- Task -
Tally every line in the data that has the word "pinky" and report only the total.

══════════════════════════════

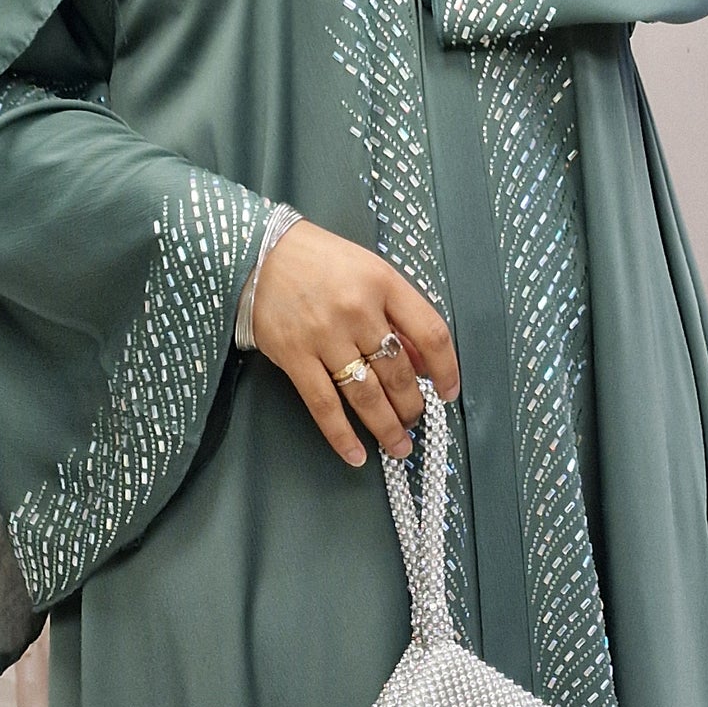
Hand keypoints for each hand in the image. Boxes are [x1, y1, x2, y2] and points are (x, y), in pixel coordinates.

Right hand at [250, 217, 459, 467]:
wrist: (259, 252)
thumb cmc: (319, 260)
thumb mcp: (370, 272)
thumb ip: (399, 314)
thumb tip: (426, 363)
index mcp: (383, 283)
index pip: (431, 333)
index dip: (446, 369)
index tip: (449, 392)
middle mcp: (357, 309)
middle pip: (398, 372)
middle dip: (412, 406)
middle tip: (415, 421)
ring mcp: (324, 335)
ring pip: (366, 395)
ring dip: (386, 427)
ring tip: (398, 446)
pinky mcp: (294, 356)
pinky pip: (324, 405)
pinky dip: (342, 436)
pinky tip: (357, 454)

══════════════════════════════

- Solution to this problem -
4